_About this task:_ A faithful, word-for-word copy of the data below is required, without pictures.

Start of Dataset records

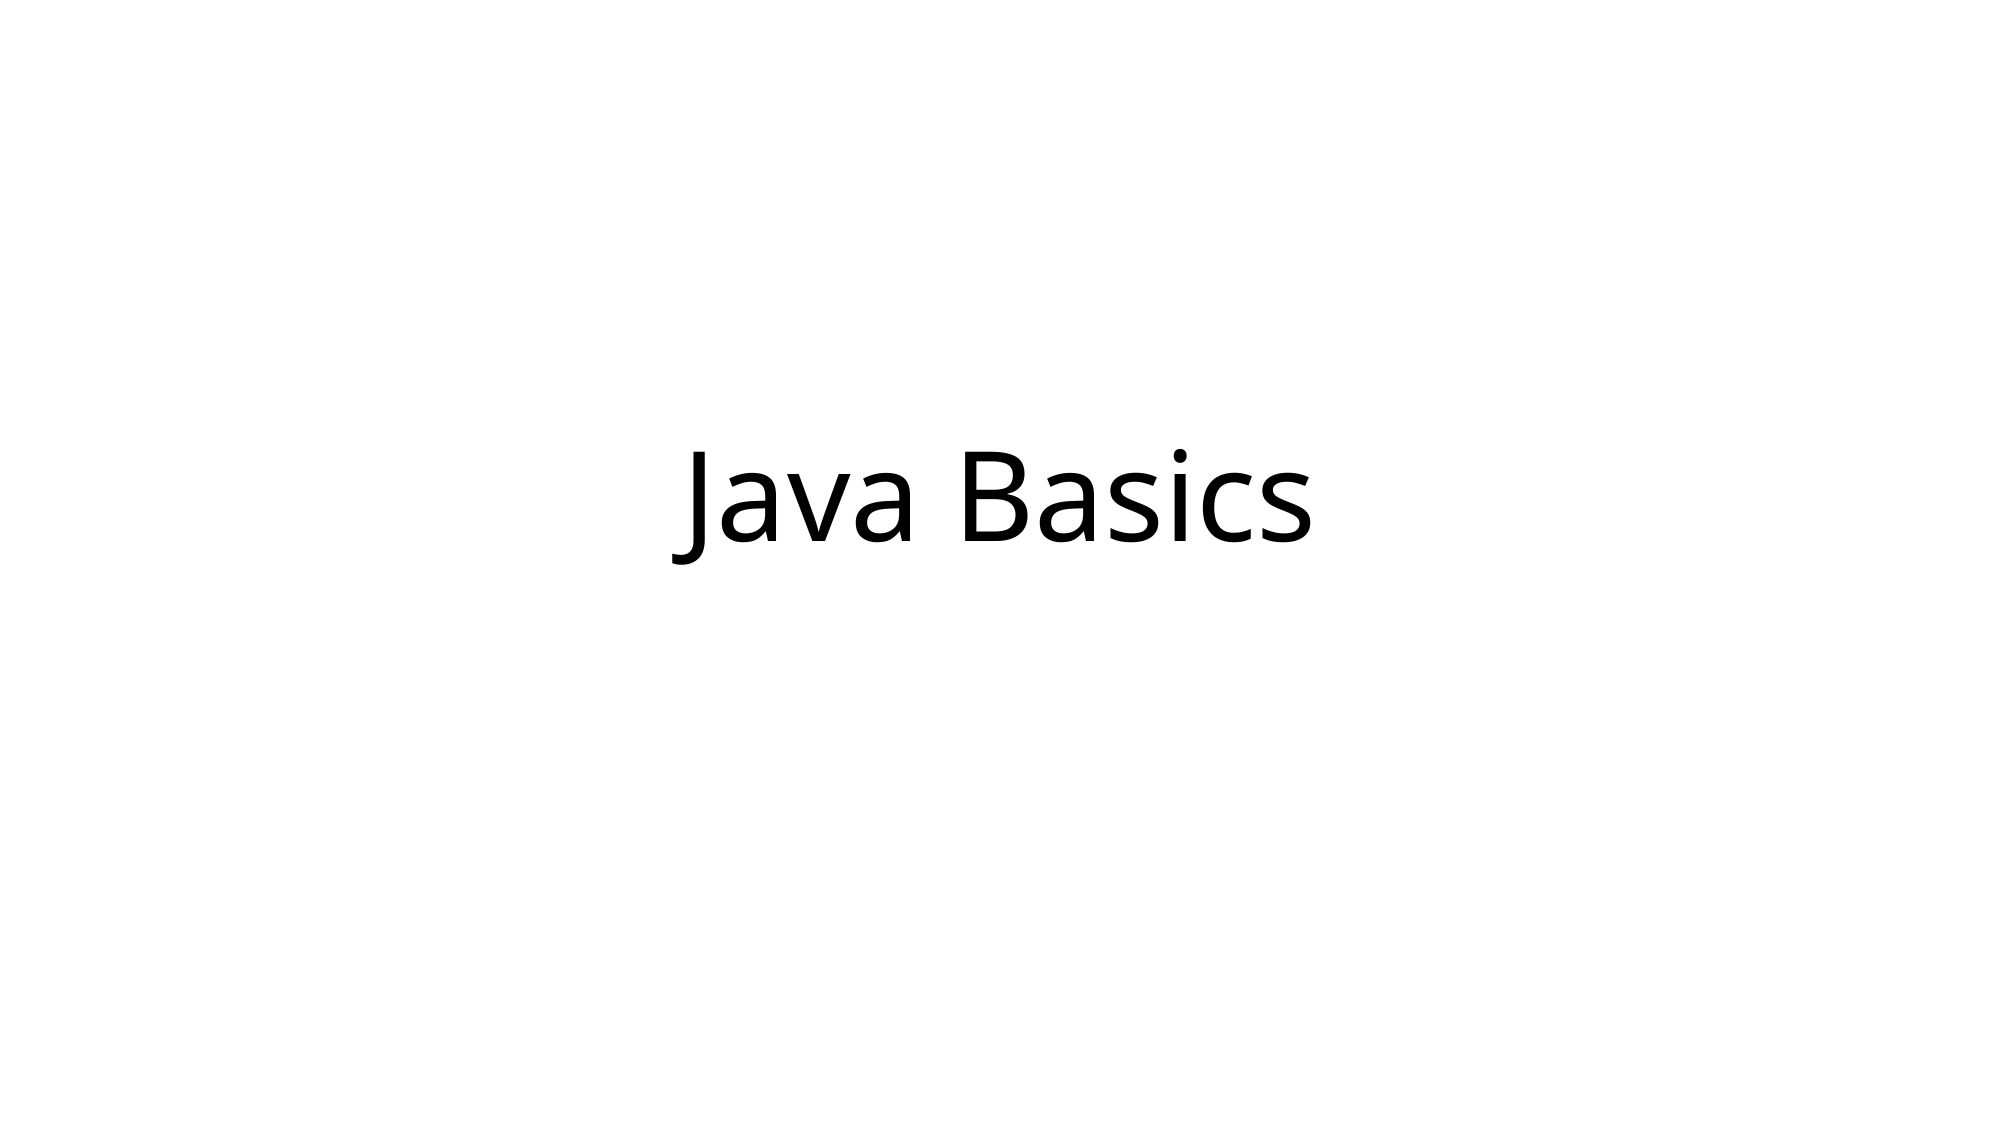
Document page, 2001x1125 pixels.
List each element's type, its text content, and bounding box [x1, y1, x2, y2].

title Java Basics [249, 184, 1750, 576]
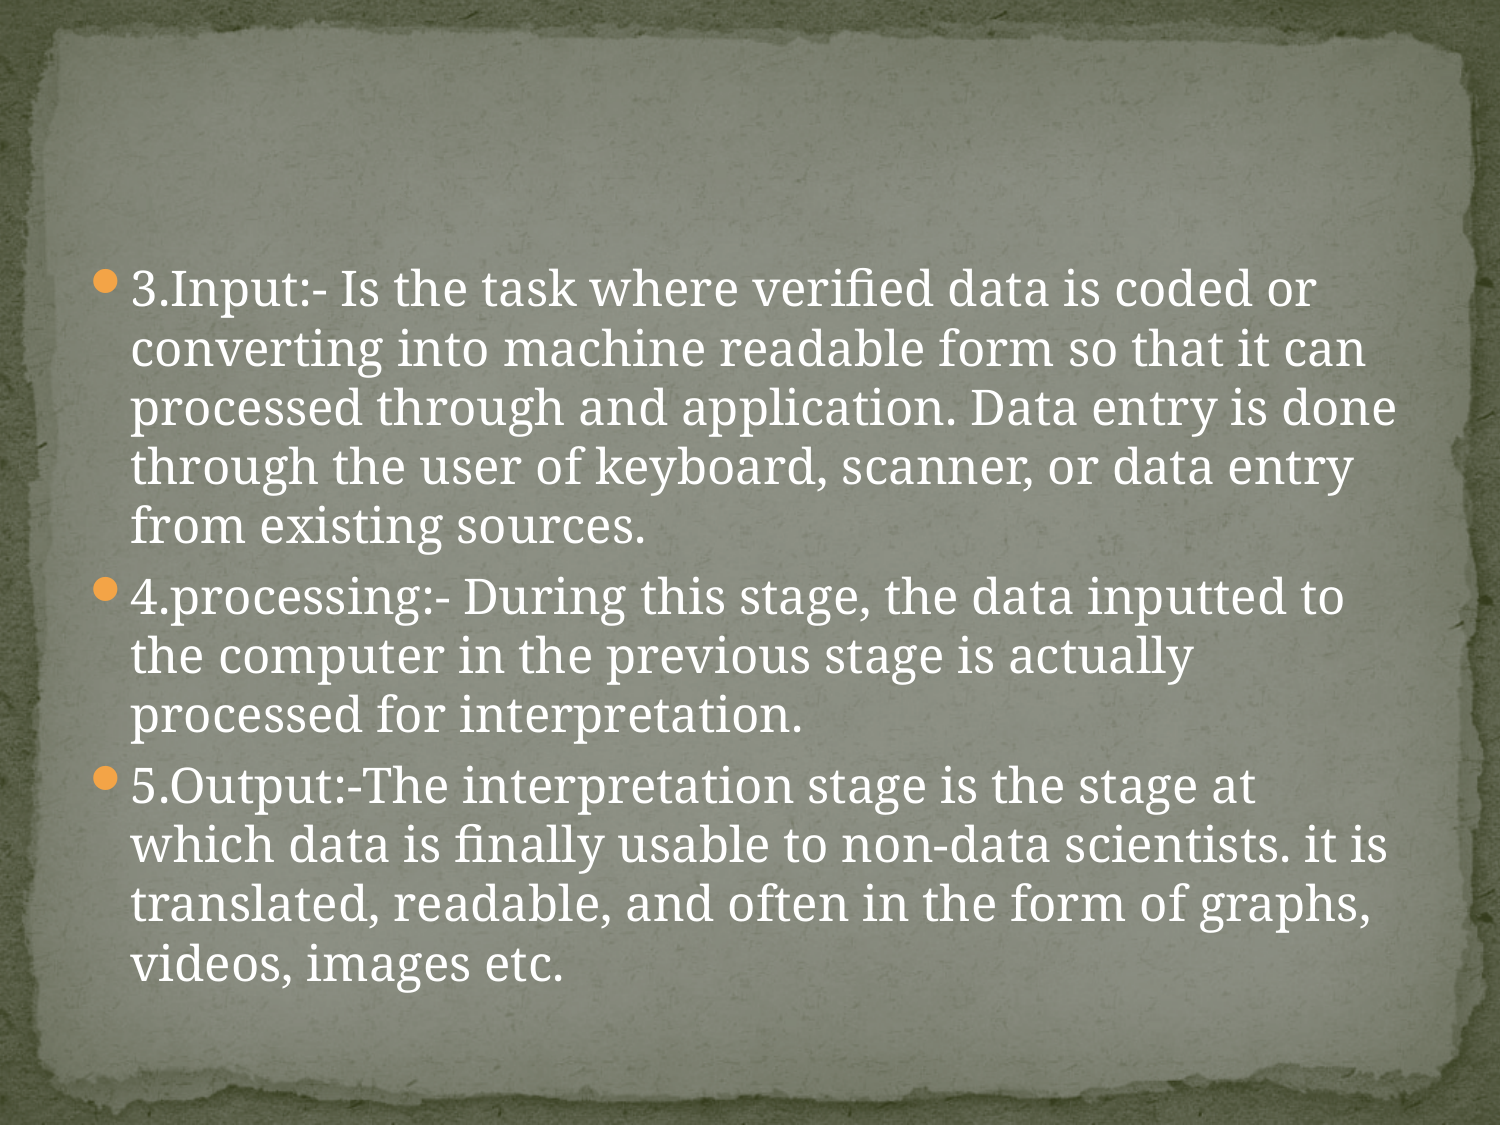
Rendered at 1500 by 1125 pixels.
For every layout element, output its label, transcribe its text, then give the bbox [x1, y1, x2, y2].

list 3.Input:- Is the task where verified data is coded or converting into machine readable form so that it can processed through and application. Data entry is done through the user of keyboard, scanner, or data entry from existing sources. 4.processing:- During this stage, the data inputted to the computer in the previous stage is actually processed for interpretation. 5.Output:-The interpretation stage is the stage at which data is finally usable to non-data scientists. it is translated, readable, and often in the form of graphs, videos, images etc. [75, 249, 1425, 1000]
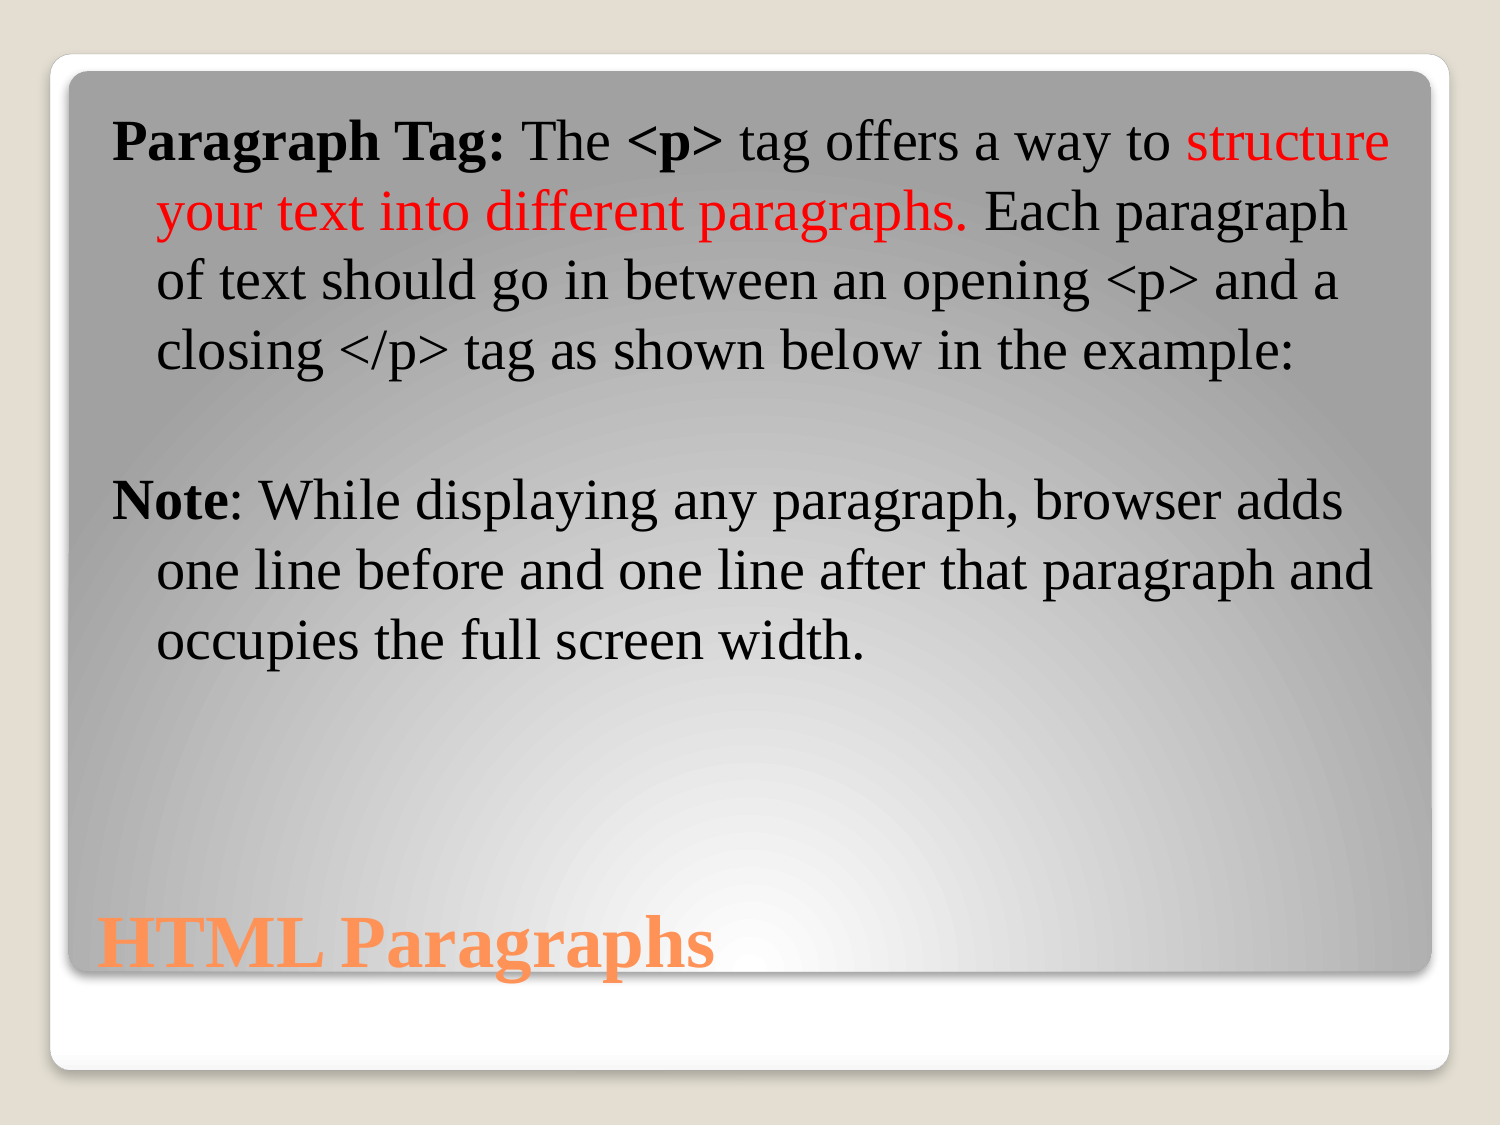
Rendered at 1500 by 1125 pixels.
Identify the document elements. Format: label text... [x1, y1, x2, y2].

title HTML Paragraphs [82, 913, 1425, 990]
list Paragraph Tag: The <p> tag offers a way to structure your text into different paragraphs. Each paragraph of text should go in between an opening <p> and a closing </p> tag as shown below in the example: Note: While displaying any paragraph, browser adds one line before and one line after that paragraph and occupies the full screen width. [82, 86, 1425, 913]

End of Dataset records

_Output:_
Document page, 2001x1125 pixels.
List each element's type, its text content, and bounding box [x1, y1, x2, y2].

title Java Basics [249, 184, 1750, 576]
Rendered at 1500 by 1125 pixels.
For every layout element, output its label, transcribe its text, then give the bbox [x1, y1, x2, y2].

list 3.Input:- Is the task where verified data is coded or converting into machine readable form so that it can processed through and application. Data entry is done through the user of keyboard, scanner, or data entry from existing sources. 4.processing:- During this stage, the data inputted to the computer in the previous stage is actually processed for interpretation. 5.Output:-The interpretation stage is the stage at which data is finally usable to non-data scientists. it is translated, readable, and often in the form of graphs, videos, images etc. [75, 249, 1425, 1000]
Rendered at 1500 by 1125 pixels.
Identify the document elements. Format: label text... [x1, y1, x2, y2].

title HTML Paragraphs [82, 913, 1425, 990]
list Paragraph Tag: The <p> tag offers a way to structure your text into different paragraphs. Each paragraph of text should go in between an opening <p> and a closing </p> tag as shown below in the example: Note: While displaying any paragraph, browser adds one line before and one line after that paragraph and occupies the full screen width. [82, 86, 1425, 913]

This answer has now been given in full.